I read with interest of an article published by theStar today. Speaking to six fund managers on what's in store for us in 2013, I have decided to summarized the key points of the article for readers. Never the less, if you would like to read the full story, click HERE.
Danny Wong, Areca Capital (CEO)
If the global economic outlook continues to improve and the regional markets sustain or keep the bullish tr end, I believe that Malaysian equities will become “the star”, provided there is no major surprises from the GE.
China's focus may be shifted to economic policy action and stimulus to ensure its GDP for the next decade doubles (or grows at a yearly rate higher than 7% over the next 10 years).
My major concerns for 2013 are an unfavourable GE outcome (such as a smaller majority government), a full-blown EU crisis and high inflationary pressures caused by governments' “spending” or excessive quantitative easing.
I prefer large-cap defensive high-yield stocks until the GE is over and I will allocate some money for cash/short-term fixed income for opportunity.
I would pick up index-linked stocks whose prices slump during this period. When the certainty of the GE becomes clearer, I would switch to high-growth stocks, in particular higher beta names.
In general, my top three sectors are banking, plantation and telcos and mid-smallcaps names like Can-One Bhd, Kumpulan Fima Bhd and Hartalega Holdings Bhd.
Thomas Yong, Fotress Capital Asset Management (M) Sdn. Bhd., (CEO)
Main uncertainty in the near term is the timing and concerns over the outcome of the GE
Observations from recent releases of economic data from the US and China indicate an improving external environment.
Barring any unforeseen circumstances, the Asian economies and equity markets are likely to fare better in 2013
We have maintained minimum exposure to the Malaysia market, and this posture will be kept until after the GE
we prefer stocks that will benefit from an improving external environment and avoid stocks exposed to government policy changes risk, such as subsidies, etc. In the early part of the year, our client portfolios will continue to posture towards the positive re-rating in Chinese and Hong Kong equities.

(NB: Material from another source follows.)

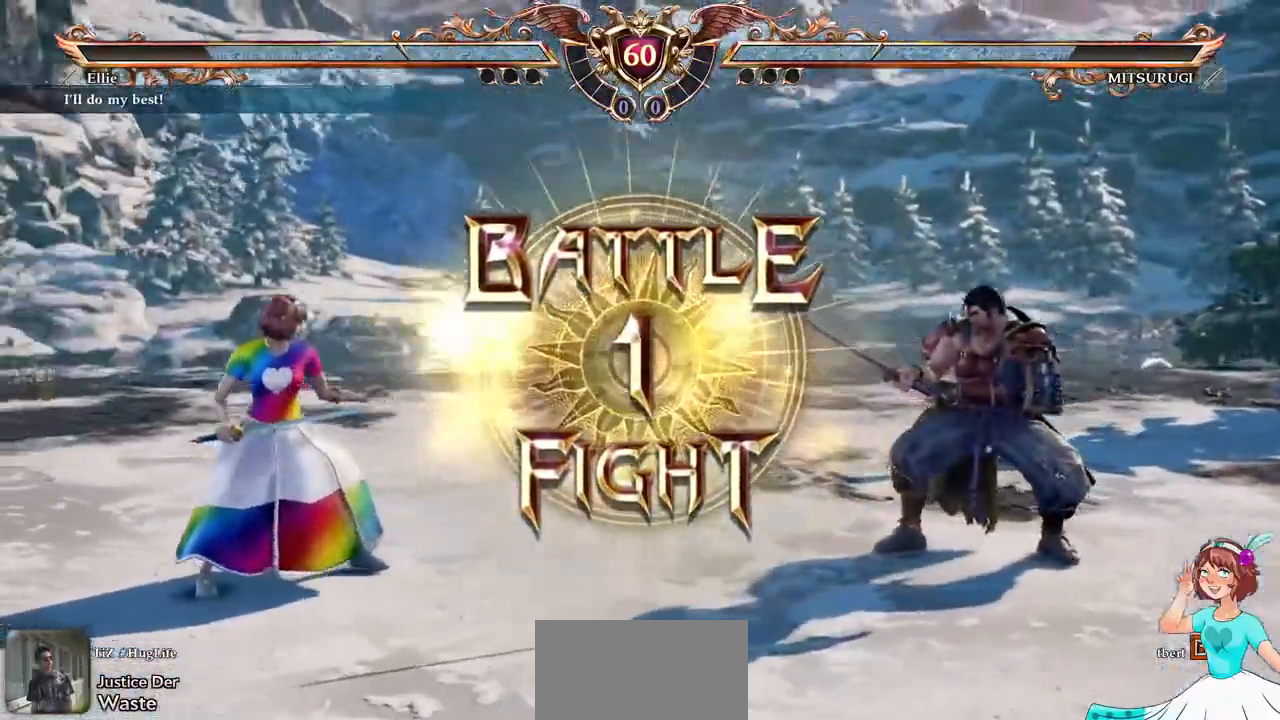
Gameplay with a controller (Xbox layout); each line is a JSON object with the inputs held at the frame after it (dt_ms = milliseconds from this image to that frame). "events" lists button and stick changes between this image and that frame as [ms after this image, input, new state], when the widget could be followed in between. Not read: L1 L3 R2 R3 SELECT START.
{"dt_ms": 500, "buttons": [], "events": [[200, "A", "down"], [300, "A", "up"]]}
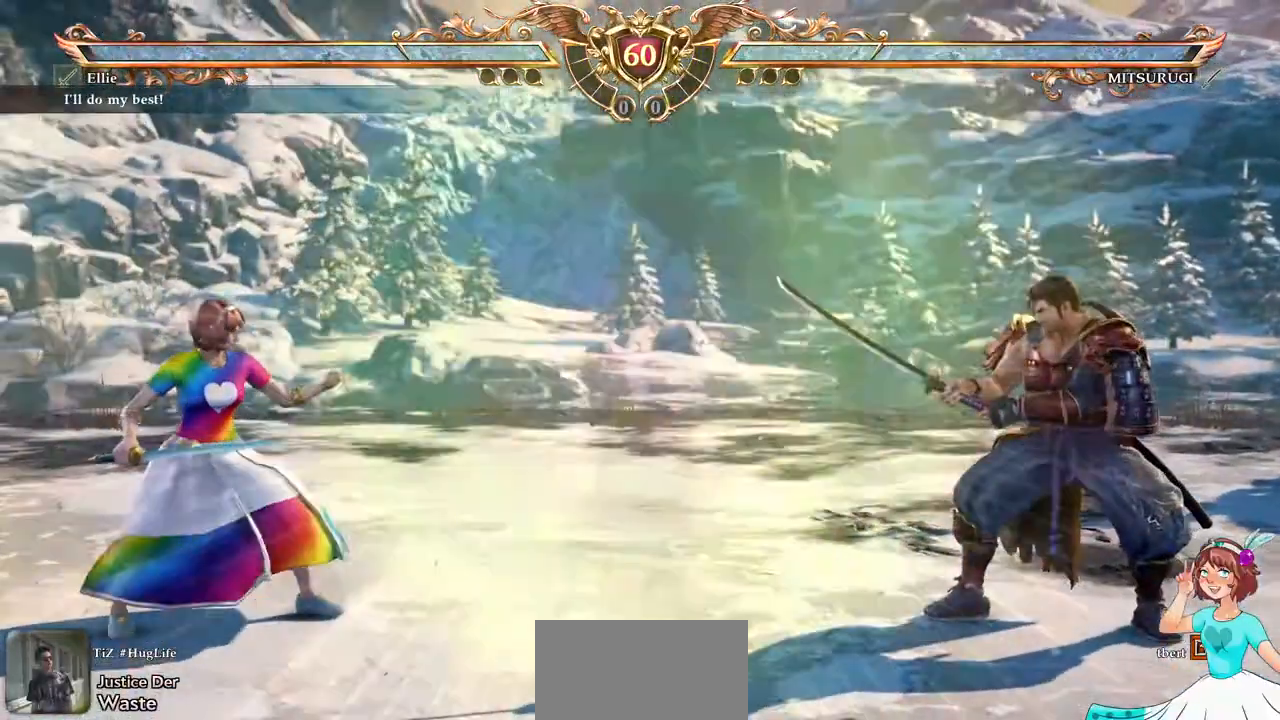
{"dt_ms": 1000, "buttons": ["A"]}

Tan Teng Boo, Capital Dynamic Asset Management Sdn. Bhd., (Managing Director)
Globally, in contrast to the consensus view, Capital Dynamics is optimistic. Locally, in contrast to the popularly held view, it is timid.
Geoffrey Ng, Hong Leong Asset Management Berhad, (CEO)
The Malaysian market faces a large political- risk-driven event during the early part of 2013 with the impending GE. Investor sentiment will remain guarded during this time.
Our strategy going into 2013 is to remain defensive and with a fairly high cash allocation.
We, however, will hold conservative exposure to cyclical growth sectors such as oil & gas and construction, two primary beneficiaries of the continued ETP-led pump-priming programmes by the Government.
Chan Ken Yew, Kenanga Investment Bank Bhd (Research Head)
The long-awaited 13th GE has somewhat overshadowed market sentiment. This can be seen from the declining FBM Small Cap Index. The small-cap index has been trending down to 11,425.02 from its two-year high of 13,356.97 on Dec 13, 2012.
The weaknesses of the global economy could spill over into the first half of 2013 as the resolution for the Eurozone debt crisis remains uncertain. However, with a high probability that the US fiscal cliff would be resolved, and further signs of improvement in the US economy as reflected mainly in the housing and manufacturing sectors, we believe the global economy will have a fair chance to stabilise.
Furthermore, China's main economic indicators also showed steady improvement during the second half of 2012, which confirms that it is nearing the end of its two-year down cycle.
We prefer to adopt a trading stance - Buying-on-Weakness' below 1,610 and Selling-on-Strength' above 1,710 in a rangebound market environment.
We also reckon that consistent performer, defensive and high-yield stocks will still be the mainstream investment choices.
As for sector selection, we are generally bullish on Banking, Non-Bank Financials, Oil & Gas and Power Utilities.
We are also optimistic on Consumer F&B as we believe that value has emerged following the recent price corrections here.
Mark Mobius, Templeton Emerging Markets Group, (Executive Chairman)
Two particular investment themes stand out to us: consumers and commodities.
The consumer theme arises from consumers in many emerging markets becoming increasingly wealthy while macroeconomic policy has increasingly been aimed at moving from export-based models toward ones fueled by domestic demand
The commodity theme reflects our expectation for strong growth in demand for hard and soft commodities as many emerging markets industrialise, likely grow wealthier and increase spending on infrastructure, which tends to tilt the balance between supply and demand for such products in favor of producers.
It seems that all six of the Fund Management Companies above are concern about the upcoming GE. For me, the outcome of the election seems to be pretty bleak for the current ruling party as hinted by many of the fund managers above.
I'll probably be looking for Unit Trust that invest in China as the economy there is slowly recovering. Also I intend to sell some of my non performing shares in preparation for GE13. Gold is also another investment avenue which I am considering to increase my investment in. The price of Gold has dropped recently and I believe it is a good time to buy now.